An otherwise-grounded gospel-doctrine teacher of the Practical Mormon's acquaintance argues yes. We're here to argue the contrary.
Our teaching friend is not alone in his assumption. One Richard Kirkham, for example, takes as a given that "Jesus was born at Passover," as does John Pratt.
Here are the scriptures our friend points to in support of his argument:
THE rise of the Church of Christ in these last days, being one thousand eight hundred and thirty years since the coming of our Lord and Savior Jesus Christ in the flesh, it being regularly organized and established agreeable to the laws of our country, by the will and commandments of God, in the fourth month, and on the sixth day of the month which is called April—...(D&C 20:1)Arguments for our teacher's position:
Which church was organized and established in the year of your Lord eighteen hundred and thirty, in the fourth month, and on the sixth day of the month which is called April...(D&C 21:3)
- Literalists have something to point to.
- We Latter-day Saints are not literalists[*]. Nor are we sign-seekers.
- While April 6th may, interestingly, be the Lord's birthday (those shepherds certainly weren't tending the newborn lambies on winter Solstice), the naming of the year in those D&C scriptures is merely common usage, not a secret insight into the birthdate of Christ.
- Our common dating system is only an approximation of Christ's birth, not a scientifically or historically confirmable year.

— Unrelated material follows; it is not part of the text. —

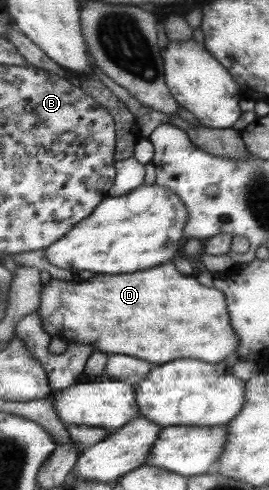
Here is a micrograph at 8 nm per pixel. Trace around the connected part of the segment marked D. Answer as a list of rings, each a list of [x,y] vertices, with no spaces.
[[[173,263],[153,267],[135,275],[95,275],[83,283],[69,283],[51,279],[41,289],[41,305],[37,314],[42,316],[47,334],[59,335],[67,343],[91,343],[103,353],[131,355],[149,363],[169,363],[181,357],[221,363],[229,355],[237,355],[239,338],[230,320],[226,295],[219,289],[205,287],[193,277],[181,275]]]

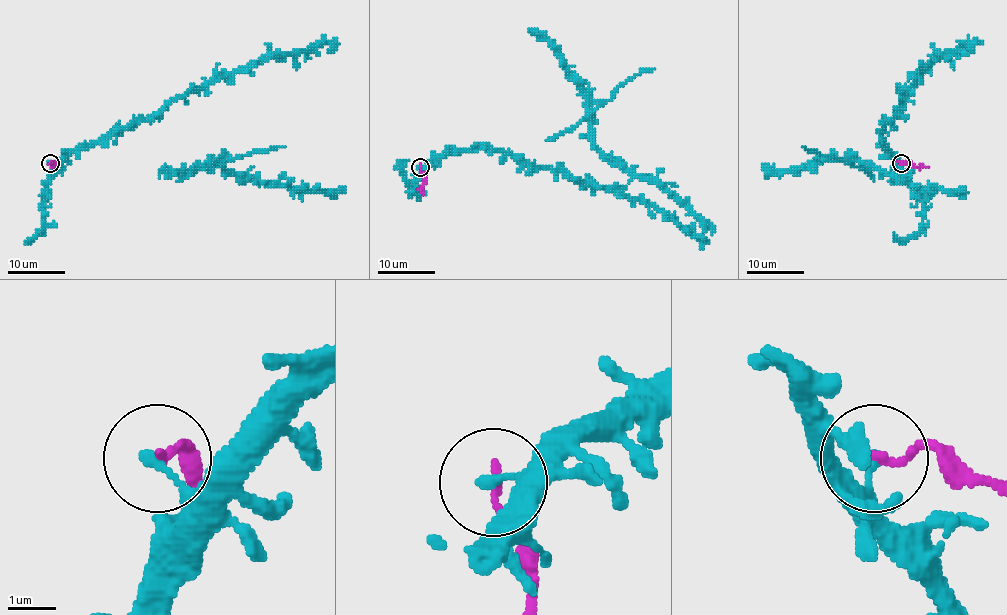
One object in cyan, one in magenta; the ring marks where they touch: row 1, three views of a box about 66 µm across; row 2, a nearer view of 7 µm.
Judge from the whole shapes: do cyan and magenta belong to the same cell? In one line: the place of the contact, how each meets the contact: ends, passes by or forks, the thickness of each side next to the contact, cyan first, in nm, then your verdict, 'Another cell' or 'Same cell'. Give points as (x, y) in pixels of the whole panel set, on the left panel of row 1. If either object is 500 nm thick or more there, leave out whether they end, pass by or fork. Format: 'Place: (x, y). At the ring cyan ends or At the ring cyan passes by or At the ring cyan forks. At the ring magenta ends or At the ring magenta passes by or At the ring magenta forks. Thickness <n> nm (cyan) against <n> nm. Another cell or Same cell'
Place: (50, 163). At the ring cyan ends. At the ring magenta ends. Thickness 240 nm (cyan) against 180 nm. Another cell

In fact, Jewish historian Josephus puts Herod's death at 4 BCE. Christ's birth is widely held to have occurred at least the previous year.
- The wording of the revelation is simply the way people wrote (and sometimes still write) formally. You'd do the same thing today in making a sober, serious announcement.
- Revealing the date of the Savior's birth ain't the point of the revelation. The revelations are about the fact of the organization of the Church. It's highly unlikely the Prophet himself ever contemplated that it would be understood to be anything else.
- Practically speaking, the calendar has changed multiple times (thanks, Julius and Gregory) since the time of the Savior. Any given date is just a random assignment, not an inspired one.
- Judaism, like most of the Eastern world, adheres to a lunar calendar, not a solar one. April 6th has no correlation to a lunar calendar.
- The Joseph ben Jacob family wasn't, apparently, in Bethlehem celebrating Passover. They were there for the tax census.
Thus does the Practical Mormon steady the ark on this twentieth day of January, in the Year of Our Lord two thousand and six…er…eleven…er, whatever.
* We don't believe in hell, in the modern sense of the word. We don't believe matter was created; it was organized. We don't believe the world was created in seven 24-hour periods. We don't believe Elohim and Jehovah (or married people, either) are literally One. Shall we go on?